Когда Хёрим стало лучше, Чан задумывался вернуться в свой родной домик, но то, как она прижималась к нему во сне, закидывая на торс ногу, грело сердце. Внутри будто взрывался вулкан, а горячая лава разливалась по сосудам вместо крови. Влюблённость перерастала в любовь, заставляя что-то в глубине клокотать, в районе солнечного сплетения. Бан Чан не мог отказать себе в удовольствии украдкой наблюдать за её лицом во время сна, проснувшись первым, пока ресницы Хёрим не начнут дёргаться, говоря о пробуждении девушки.
***
Обычно дни тянулись медленно и мучительно, но с парнем, по имени Бан Кристофер Чан — очень быстро, при этом оставляя бурю различных эмоций, как хороших, так и не очень.
Она не понимала, почему при виде его всё чаще хочется улыбаться, утром делать вид, что она не специально прижалась к его разгорячённому телу, а в душе — наслаждаться горячими руками, делая отрешённый вид. Ну… хотя бы ради приличия.
По началу, было сложно привыкнуть к новой личности в её обители вечной тьмы и грусти, ведь он разгонял тоску своими прекрасными шутками, беготнёй туда-сюда. То таблетки взять, то укутать потеплее, то разогнать ржущих парней, крича, что ей нельзя волноваться. Внутри словно что-то трепетало, заставляло краснеть, но Чан думал, что это из-за высокой температуры. Однажды она всё же проснулась первой, хотела встать самой и попробовать дойти до туалета, но, увидев умиротворённо спящего парня, не сдвинулась с места. Просто лежала и смотрела, как он мило сопел во сне и иногда улыбался, шепча её имя. В тот момент Рим хотелось прикоснуться к его лицу, зарыться в волосы, сделать хоть что-то, чтобы быть ближе, но боялась разбудить. Лишь невесомо поцеловала его в нос и счастливо улыбнулась, смотря, как он начинал ворочаться.

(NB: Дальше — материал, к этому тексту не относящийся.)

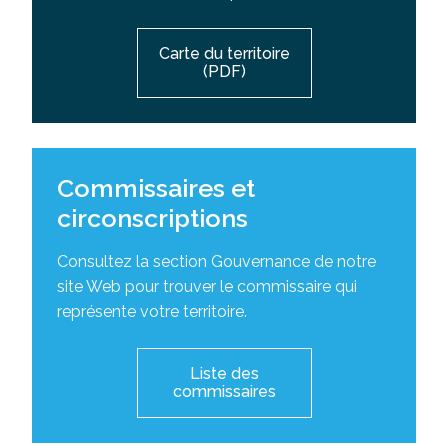
Carte du territoire
(PDF)
Commissaires et
circonscriptions
Consultez la section Gouvernance de notre
site Web pour trouver le commissaire qui
représente votre territoire.
Liste des
commissaires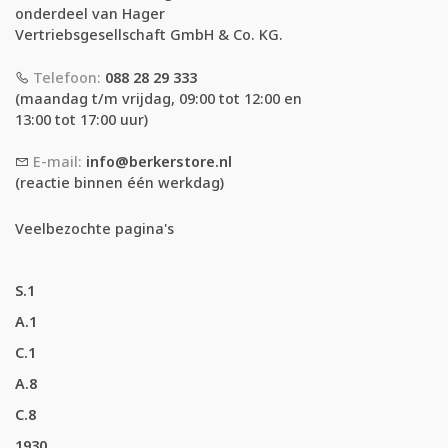
onderdeel van Hager
Vertriebsgesellschaft GmbH & Co. KG.
Telefoon:
088 28 29 333
(maandag t/m vrijdag, 09:00 tot 12:00 en
13:00 tot 17:00 uur)
E-mail:
info@berkerstore.nl
(reactie binnen één werkdag)
Veelbezochte pagina's
S.1
A.1
C.1
A.8
C.8
1930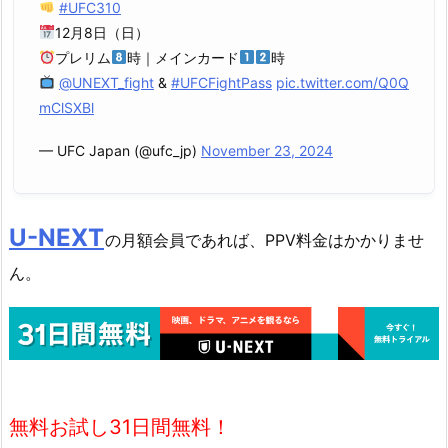
#UFC310
12月8日（日）
プレリム
時｜メインカード
時
@UNEXT_fight
&
#UFCFightPass
pic.twitter.com/Q0Q
mClSXBl
— UFC Japan (@ufc_jp)
November 23, 2024
U-NEXT
の月額会員であれば、PPV料金はかかりませ
ん。
無料お試し31日間無料！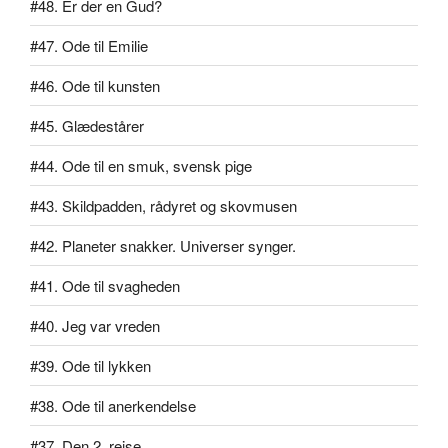
#48. Er der en Gud?
#47. Ode til Emilie
#46. Ode til kunsten
#45. Glædestårer
#44. Ode til en smuk, svensk pige
#43. Skildpadden, rådyret og skovmusen
#42. Planeter snakker. Universer synger.
#41. Ode til svagheden
#40. Jeg var vreden
#39. Ode til lykken
#38. Ode til anerkendelse
#37. Den 2. rejse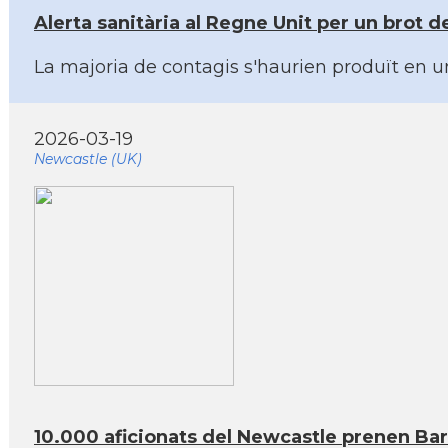
Alerta sanitària al Regne Unit per un brot 
La majoria de contagis s'haurien produït en un
2026-03-19
Newcastle (UK)
10.000 aficionats del Newcastle prenen Ba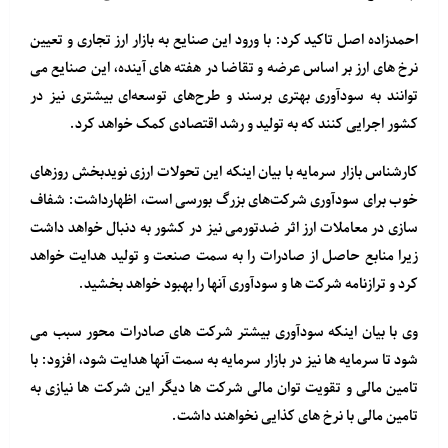
احمدزاده اصل تاکید کرد: با ورود این صنایع به بازار ارز تجاری و تعیین
نرخ های ارز بر اساس عرضه و تقاضا در هفته های آینده، این صنایع می
توانند به سودآوری بهتری برسند و طرح‌های توسعه‌ای بیشتری نیز در
کشور اجرایی کنند که به تولید و رشد اقتصادی کمک خواهد کرد.
کارشناس بازار سرمایه با بیان اینکه این تحولات ارزی نویدبخش روزهای
خوب برای سودآوری شرکت‌های بزرگ بورسی است، اظهارداشت: شفاف
سازی در معاملات ارز اثر ضدتورمی نیز در کشور به دنبال خواهد داشت
زیرا منابع حاصل از صادرات را به سمت صنعت و تولید هدایت خواهد
کرد و ترازنامه شرکت ها و سودآوری آنها را بهبود خواهد بخشید.
وی با بیان اینکه سودآوری بیشتر شرکت های صادرات محور سبب می
شود تا سرمایه ها نیز در بازار سرمایه به سمت آنها هدایت شود، افزود: با
تامین مالی و تقویت توان مالی شرکت ها دیگر این شرکت ها نیازی به
تامین مالی با نرخ های کذایی نخواهند داشت.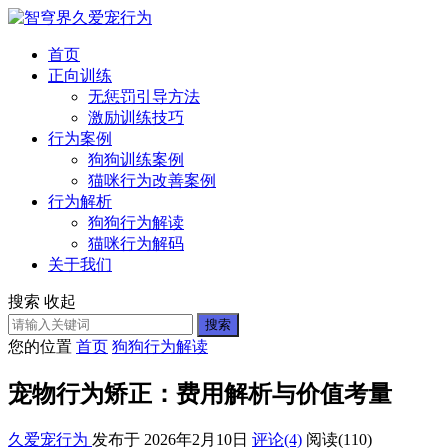
首页
正向训练
无惩罚引导方法
激励训练技巧
行为案例
狗狗训练案例
猫咪行为改善案例
行为解析
狗狗行为解读
猫咪行为解码
关于我们
搜索
收起
搜索
您的位置
首页
狗狗行为解读
宠物行为矫正：费用解析与价值考量
久爱宠行为
发布于 2026年2月10日
评论(4)
阅读
(110)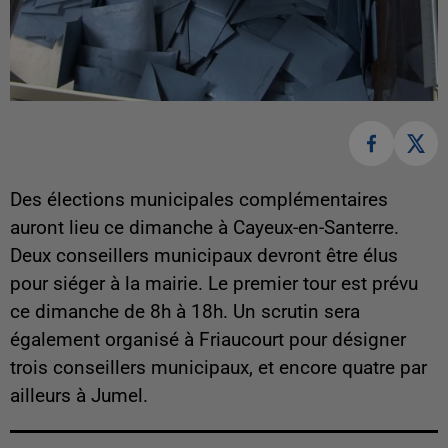
Des élections municipales complémentaires
auront lieu ce dimanche à Cayeux-en-Santerre.
Deux conseillers municipaux devront être élus
pour siéger à la mairie. Le premier tour est prévu
ce dimanche de 8h à 18h. Un scrutin sera
également organisé à Friaucourt pour désigner
trois conseillers municipaux, et encore quatre par
ailleurs à Jumel.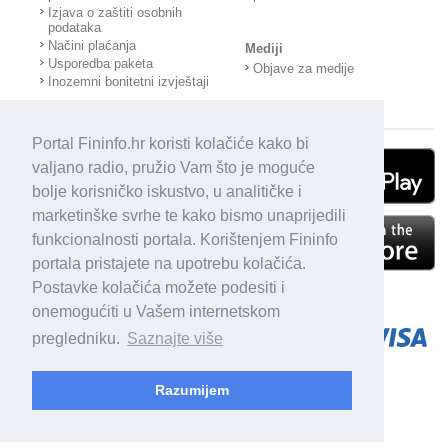
Izjava o zaštiti osobnih
podataka
Načini plaćanja
Mediji
Usporedba paketa
Objave za medije
Inozemni bonitetni izvještaji
Portal Fininfo.hr koristi kolačiće kako bi
valjano radio, pružio Vam što je moguće
bolje korisničko iskustvo, u analitičke i
marketinške svrhe te kako bismo unaprijedili
funkcionalnosti portala. Korištenjem Fininfo
portala pristajete na upotrebu kolačića.
Postavke kolačića možete podesiti i
onemogućiti u Vašem internetskom
pregledniku.
Saznajte više
Razumijem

В итоге, каждую ночь, когда уставший за день Чан отрубался, словно по традиции, — девушка целовала его в нос, лоб или щеки. Сначала невесомо, но чуть позже, осмелела, и чмокала всё более настойчиво. Как бы всё это не казалось извращением — нет, это не так. Она боялась делать это днём, риск был слишком велик. Кто знает, как он отреагирует, верно?
Видеть его лицо каждый день, несмотря на болезнь, слышать его чудесный звонкий смех, отдающийся по всей квартире, ощущать его подле себя — было наслаждением, далеко заходившим за грань дружеских отношений.
Неужели она всё же позволила кому-то проникнуть глубоко в своё сердце?